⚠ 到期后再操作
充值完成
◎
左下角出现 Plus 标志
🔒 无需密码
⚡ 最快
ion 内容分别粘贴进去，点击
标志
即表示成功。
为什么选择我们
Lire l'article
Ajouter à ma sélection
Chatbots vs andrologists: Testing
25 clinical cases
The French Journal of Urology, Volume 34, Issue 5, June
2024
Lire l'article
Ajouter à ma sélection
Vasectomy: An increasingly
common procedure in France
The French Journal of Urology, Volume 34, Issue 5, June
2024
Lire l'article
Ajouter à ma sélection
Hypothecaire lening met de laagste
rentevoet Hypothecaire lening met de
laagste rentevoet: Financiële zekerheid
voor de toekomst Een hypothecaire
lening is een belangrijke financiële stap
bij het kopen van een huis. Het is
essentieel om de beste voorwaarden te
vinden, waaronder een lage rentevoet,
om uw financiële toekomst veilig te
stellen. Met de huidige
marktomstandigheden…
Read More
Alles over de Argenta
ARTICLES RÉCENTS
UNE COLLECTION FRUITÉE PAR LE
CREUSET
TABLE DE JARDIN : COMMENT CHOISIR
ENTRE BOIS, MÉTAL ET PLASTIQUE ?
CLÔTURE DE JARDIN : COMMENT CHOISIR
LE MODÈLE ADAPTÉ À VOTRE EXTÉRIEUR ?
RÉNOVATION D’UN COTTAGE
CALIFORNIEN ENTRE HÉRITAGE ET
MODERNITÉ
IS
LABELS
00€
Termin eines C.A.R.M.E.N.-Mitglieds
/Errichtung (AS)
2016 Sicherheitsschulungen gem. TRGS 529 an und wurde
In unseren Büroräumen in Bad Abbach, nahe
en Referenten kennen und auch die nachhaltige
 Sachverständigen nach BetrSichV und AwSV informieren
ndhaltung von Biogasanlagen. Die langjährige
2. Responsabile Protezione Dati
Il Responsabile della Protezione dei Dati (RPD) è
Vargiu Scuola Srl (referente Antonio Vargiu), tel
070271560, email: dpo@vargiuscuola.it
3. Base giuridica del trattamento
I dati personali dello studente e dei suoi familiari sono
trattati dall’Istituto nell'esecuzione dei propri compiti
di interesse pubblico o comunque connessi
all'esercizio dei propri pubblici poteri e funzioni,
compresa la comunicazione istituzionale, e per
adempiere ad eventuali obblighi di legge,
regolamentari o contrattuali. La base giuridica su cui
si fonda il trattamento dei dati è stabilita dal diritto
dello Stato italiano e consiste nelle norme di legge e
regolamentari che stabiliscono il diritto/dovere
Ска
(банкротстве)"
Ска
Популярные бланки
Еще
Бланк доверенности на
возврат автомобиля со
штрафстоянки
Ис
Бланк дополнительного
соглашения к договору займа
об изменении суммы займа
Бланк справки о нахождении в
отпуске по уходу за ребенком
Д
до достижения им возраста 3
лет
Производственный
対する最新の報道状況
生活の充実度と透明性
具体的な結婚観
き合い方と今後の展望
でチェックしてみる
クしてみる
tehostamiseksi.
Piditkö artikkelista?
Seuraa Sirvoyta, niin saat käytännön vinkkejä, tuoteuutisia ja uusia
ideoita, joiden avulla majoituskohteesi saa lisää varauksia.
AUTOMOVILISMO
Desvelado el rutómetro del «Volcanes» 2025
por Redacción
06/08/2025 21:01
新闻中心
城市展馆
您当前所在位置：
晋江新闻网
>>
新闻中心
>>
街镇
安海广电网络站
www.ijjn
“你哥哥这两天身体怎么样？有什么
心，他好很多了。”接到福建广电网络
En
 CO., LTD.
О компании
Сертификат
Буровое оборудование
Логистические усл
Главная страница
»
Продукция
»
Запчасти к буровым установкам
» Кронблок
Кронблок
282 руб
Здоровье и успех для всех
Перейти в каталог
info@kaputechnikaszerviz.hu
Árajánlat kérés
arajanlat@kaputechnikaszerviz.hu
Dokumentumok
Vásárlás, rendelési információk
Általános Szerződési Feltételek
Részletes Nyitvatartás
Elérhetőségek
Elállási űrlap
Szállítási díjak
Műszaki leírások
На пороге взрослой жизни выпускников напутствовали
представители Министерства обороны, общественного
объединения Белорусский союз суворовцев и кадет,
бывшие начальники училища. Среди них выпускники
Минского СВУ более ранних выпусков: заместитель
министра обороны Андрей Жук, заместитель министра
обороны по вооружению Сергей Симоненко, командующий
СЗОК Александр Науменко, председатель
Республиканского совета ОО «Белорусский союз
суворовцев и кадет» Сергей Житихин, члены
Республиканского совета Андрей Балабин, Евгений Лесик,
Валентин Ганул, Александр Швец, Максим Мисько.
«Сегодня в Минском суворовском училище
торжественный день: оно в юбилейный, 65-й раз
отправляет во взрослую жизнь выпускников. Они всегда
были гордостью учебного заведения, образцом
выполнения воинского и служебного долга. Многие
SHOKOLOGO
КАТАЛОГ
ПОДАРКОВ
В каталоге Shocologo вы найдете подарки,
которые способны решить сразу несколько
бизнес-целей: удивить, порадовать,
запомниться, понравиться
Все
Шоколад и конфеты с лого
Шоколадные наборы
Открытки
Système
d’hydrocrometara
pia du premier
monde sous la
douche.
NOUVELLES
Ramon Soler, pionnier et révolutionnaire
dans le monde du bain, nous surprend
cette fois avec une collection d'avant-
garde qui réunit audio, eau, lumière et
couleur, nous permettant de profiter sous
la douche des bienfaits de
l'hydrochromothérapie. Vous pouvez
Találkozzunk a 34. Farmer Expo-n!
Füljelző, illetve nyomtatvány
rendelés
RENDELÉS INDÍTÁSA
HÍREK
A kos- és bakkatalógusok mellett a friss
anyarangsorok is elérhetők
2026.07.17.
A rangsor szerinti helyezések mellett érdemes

The problem:
An exact number is called for here: how many lines across the records contain the word "dello". Nothing else belongs in the answer.

Solved problem:
2